▶ _Data for the task_:
———
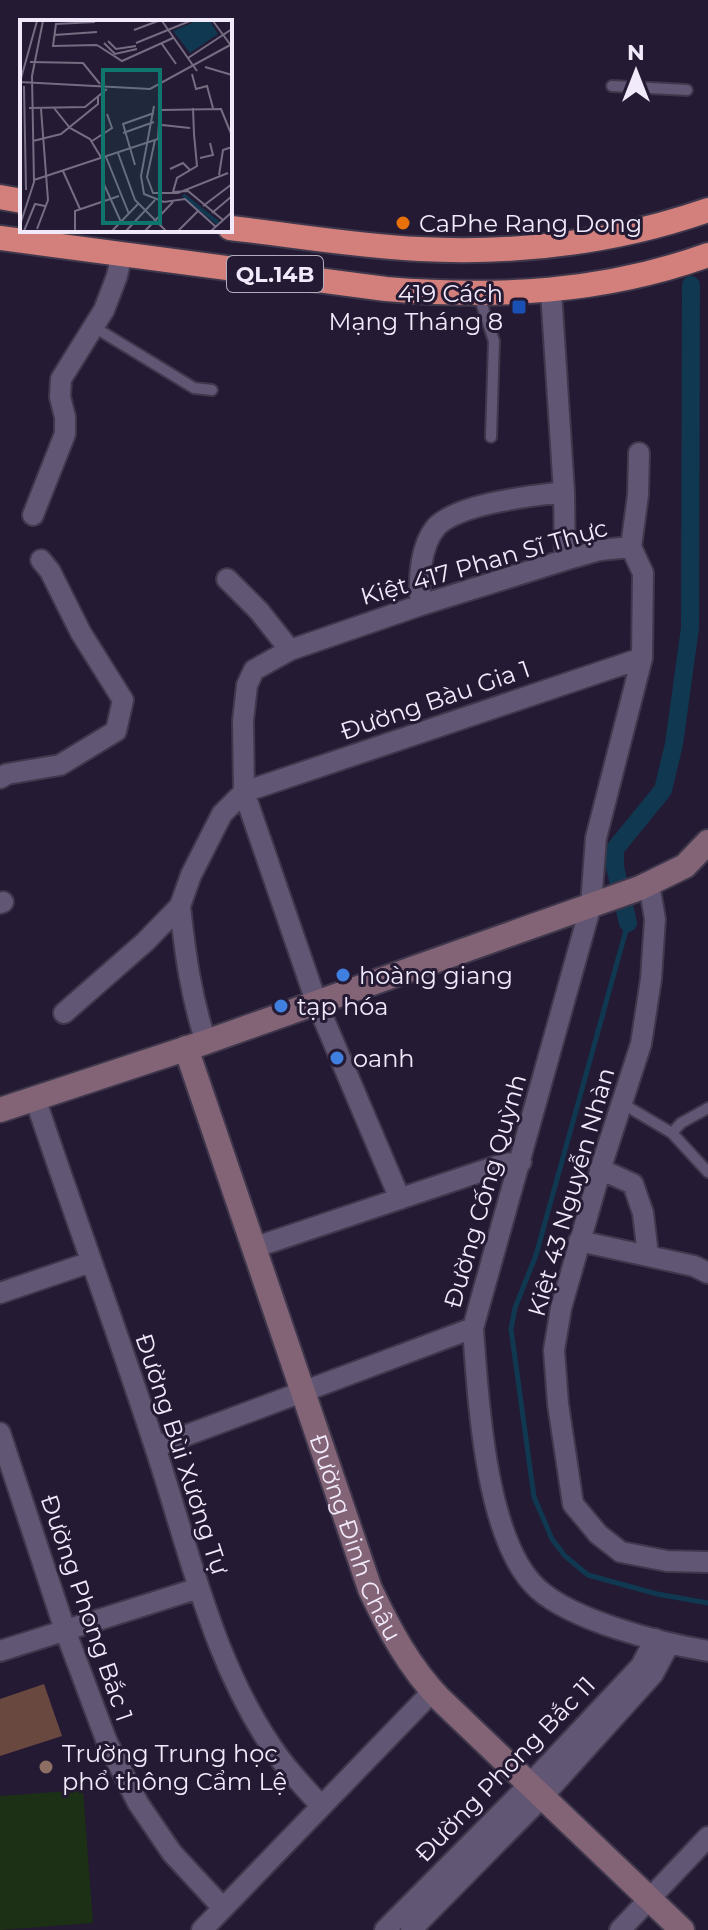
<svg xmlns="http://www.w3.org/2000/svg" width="708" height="1930" viewBox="0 0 708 1930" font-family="Montserrat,sans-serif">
  <rect width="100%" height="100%" fill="#241a33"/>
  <!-- green -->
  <path fill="#1b3015" d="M83,1790L93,1923L0,1930V1796Z"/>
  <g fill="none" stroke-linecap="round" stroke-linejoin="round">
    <!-- stream -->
    <path stroke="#103850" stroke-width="5" d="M628,923L536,1255L515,1308L511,1329L534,1497L552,1539L565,1556L588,1575L657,1594L708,1603"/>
    <!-- canal -->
    <path stroke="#103850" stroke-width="18" d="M628,923L615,867V849L663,790L674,744L690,628L691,285"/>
  </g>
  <!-- building -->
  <path fill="#694840" d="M44,1684L62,1736L0,1756V1699Z"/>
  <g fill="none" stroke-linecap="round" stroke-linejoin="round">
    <defs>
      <path id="lane" d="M612,86L687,90
        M478,293L494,341L491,437
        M94,327L194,388L212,390
        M623,1104L672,1133L708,1172
        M672,1133L681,1123L708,1108"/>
      <path id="street" d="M551,291L564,492L565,560
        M33,515L65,434V417L60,397L61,379L104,310L117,276L122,253
        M631,547L643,573L642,658L596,838L591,905L473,1328C478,1398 485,1541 538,1589C573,1621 661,1643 708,1651
        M631,547L638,495L639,453
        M227,579L259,611L290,650
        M421,605C418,581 420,545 437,526C461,503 532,496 564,492
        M0,778L7,774L60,765L116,731L123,700L81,633L50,571L41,560
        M649,884L655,919L651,979L641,1044L603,1161L561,1308L554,1350L558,1404L573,1504L598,1534L621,1552L667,1561L708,1562
        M0,903L3,902
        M180,906C185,953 191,997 206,1042
        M64,1013L145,942L180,906L191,875L222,814L244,792L642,658
        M35,1098C74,1215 117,1330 155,1447C190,1552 214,1670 281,1760C293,1776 308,1791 321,1806
        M600,1169L633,1184L643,1213L648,1255
        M400,1199L316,1001L244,792L243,721L247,685L254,670L290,650L421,605L565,560L600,550L631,547
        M579,1241L694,1266L708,1273
        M253,1248L503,1164L521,1162
        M0,1293L91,1262
        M0,1433L65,1630L107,1742L138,1803L172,1853L223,1908
        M155,1447L473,1328
        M0,1651L199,1588
        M202,1930L433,1691
        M385,1930L530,1784L641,1666L655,1639
        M411,1930L543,1796L653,1674L669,1644
        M620,1930L708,1837"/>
      <g id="secondary">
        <path id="s1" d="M186,1048L370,1589C389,1629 409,1667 440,1699L682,1930"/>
        <path d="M0,1110L206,1042L640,888L685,866L708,842"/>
      </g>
      <path id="highway" d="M0,197L22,201
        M230,228C292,235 356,246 419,249C516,254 616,242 708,210
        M0,238L386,289C496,298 603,293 708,255"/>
    </defs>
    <!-- lane casing -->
    <use href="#lane" stroke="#3f374c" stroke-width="14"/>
    <!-- street casing -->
    <use href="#street" stroke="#3f374c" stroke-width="24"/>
    <!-- secondary casing -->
    <use href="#secondary" stroke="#3f374c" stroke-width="28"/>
    <!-- highway casing -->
    <use href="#highway" stroke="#3f374c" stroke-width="28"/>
    <!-- lane -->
    <use href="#lane" stroke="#615673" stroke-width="10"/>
    <!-- street -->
    <use href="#street" stroke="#615673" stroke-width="20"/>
    <!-- secondary -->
    <use href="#secondary" stroke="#836376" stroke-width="24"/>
    <!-- highway -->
    <use href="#highway" stroke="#d3807c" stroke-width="24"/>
  </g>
  <!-- markers -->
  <circle fill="#e8710a" stroke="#241a33" stroke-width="3" cx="403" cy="223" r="8"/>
  <rect fill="#1a4fb4" stroke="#241a33" stroke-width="3" x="511" y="299" width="16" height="16" rx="4"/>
  <g fill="#3f7fe0" stroke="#241a33" stroke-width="3">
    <circle cx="343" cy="975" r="8"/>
    <circle cx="281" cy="1006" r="8"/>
    <circle cx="337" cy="1058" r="8"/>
  </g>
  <circle fill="#8d6e63" stroke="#241a33" stroke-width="3" cx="46" cy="1767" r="8"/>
  <g text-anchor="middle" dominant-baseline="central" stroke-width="6" stroke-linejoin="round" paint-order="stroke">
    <!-- shield labels -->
    <rect fill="#241a33" stroke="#b3acbf" stroke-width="2" x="227" y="256" width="96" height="36" rx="6"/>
    <g font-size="22" font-weight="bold" fill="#f0eafb">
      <text x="275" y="274">QL.14B</text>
    </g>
    <!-- poi labels -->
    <g font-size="24" fill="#f0eafb" stroke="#241a33" text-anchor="start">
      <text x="419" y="223">CaPhe Rang Dong</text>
      <text x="503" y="293" text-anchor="end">419 Cách<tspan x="503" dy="28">Mạng Tháng 8</tspan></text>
      <text x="359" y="975">hoàng giang</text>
      <text x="297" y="1006">tạp hóa</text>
      <text x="353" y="1058">oanh</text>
      <text x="62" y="1753">Trường Trung học<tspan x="62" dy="28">phổ thông Cẩm Lệ</tspan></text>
    </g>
    <!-- street labels -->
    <g font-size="24" fill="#f0eafb" stroke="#241a33">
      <text transform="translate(484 562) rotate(-16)">Kiệt 417 Phan Sĩ Thực</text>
      <text transform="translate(435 700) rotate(-19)">Đường Bàu Gia 1</text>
      <text transform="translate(485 1191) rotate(-74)">Đường Cống Quỳnh</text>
      <text transform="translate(571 1192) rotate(-74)">Kiệt 43 Nguyễn Nhàn</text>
      <text transform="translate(182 1454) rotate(72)">Đường Bùi Xương Tự</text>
      <text stroke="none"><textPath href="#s1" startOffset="518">Đường Đinh Châu</textPath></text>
      <text transform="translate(87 1608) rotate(71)">Đường Phong Bắc 1</text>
      <text transform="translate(505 1769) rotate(-46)">Đường Phong Bắc 11</text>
    </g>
  </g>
  <!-- overview -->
  <g transform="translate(20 20)">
    <rect width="212" height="212" fill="#241a33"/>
    <path d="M176,1H190L198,14L170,33L153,11Z" fill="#103850"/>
    <path fill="none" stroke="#103850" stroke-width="4" d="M163,175L198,203"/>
    <path fill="none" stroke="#766d83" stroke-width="2" d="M142,1L177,51M193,1L212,27M35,4L75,2M36,4L33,26L77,25M114,10L138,1M34,15L77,12M88,21L96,29L116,26M84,23L95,34L117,29M116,23L170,1M142,24L156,44M77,25L102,41L153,18M168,38L212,9M10,42L63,43L80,64M185,47L212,55M172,54L176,69L187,66L193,88M0,62L17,1M0,62L130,69L212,24M4,66L6,170M134,86L121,156L124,174L144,182L165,179L196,207M9,88L65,87L87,69M34,88L50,108L70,119L82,139M173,88L174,114M142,90L201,89L212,116M142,105L170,108M103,113L134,102M174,114L177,146L157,158L153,172L168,171L203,200M135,120L127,157L133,173H158L208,153M13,121L41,114L78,84V77M72,121L92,108L87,94M98,133L115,180L146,211M86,137L109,194M180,138L193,135L190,123M115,145L103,104L134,93M150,149L163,143L170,150M43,151L60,189M199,155L203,130L212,127M14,160L138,119L141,66M83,162L101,202M183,186L212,164M192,193L212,176M0,205L14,162L12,56L23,1M17,209L28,180L21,89M4,211L15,184L25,186M55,211V191L99,176M92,211L118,184M106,211L135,180M125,211L153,182M158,211L179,190M191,211L212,192"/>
    <path fill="#0f766e" fill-opacity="0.15" stroke="#0f766e" stroke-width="4" d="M83,50H140V203H83Z"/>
    <rect width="212" height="212" fill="none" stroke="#f0eafb" stroke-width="4"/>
  </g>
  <!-- north arrow -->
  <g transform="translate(636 72)" stroke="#241a33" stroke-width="6" paint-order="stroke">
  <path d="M0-6L14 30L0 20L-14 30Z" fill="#f0eafb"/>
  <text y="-12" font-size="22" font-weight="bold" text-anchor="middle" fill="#f0eafb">N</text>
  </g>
</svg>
———
▶ _Task item_: Copy range, inclusive: the line holding "<!-- stream -->" to the line holding "M0,778L7,774L60,765L116,731L123,700L81,633L50,571L41,560". Reproduce exactly those lines of the records above and no others.

▶ _The completed task_:
    <!-- stream -->
    <path stroke="#103850" stroke-width="5" d="M628,923L536,1255L515,1308L511,1329L534,1497L552,1539L565,1556L588,1575L657,1594L708,1603"/>
    <!-- canal -->
    <path stroke="#103850" stroke-width="18" d="M628,923L615,867V849L663,790L674,744L690,628L691,285"/>
  </g>
  <!-- building -->
  <path fill="#694840" d="M44,1684L62,1736L0,1756V1699Z"/>
  <g fill="none" stroke-linecap="round" stroke-linejoin="round">
    <defs>
      <path id="lane" d="M612,86L687,90
        M478,293L494,341L491,437
        M94,327L194,388L212,390
        M623,1104L672,1133L708,1172
        M672,1133L681,1123L708,1108"/>
      <path id="street" d="M551,291L564,492L565,560
        M33,515L65,434V417L60,397L61,379L104,310L117,276L122,253
        M631,547L643,573L642,658L596,838L591,905L473,1328C478,1398 485,1541 538,1589C573,1621 661,1643 708,1651
        M631,547L638,495L639,453
        M227,579L259,611L290,650
        M421,605C418,581 420,545 437,526C461,503 532,496 564,492
        M0,778L7,774L60,765L116,731L123,700L81,633L50,571L41,560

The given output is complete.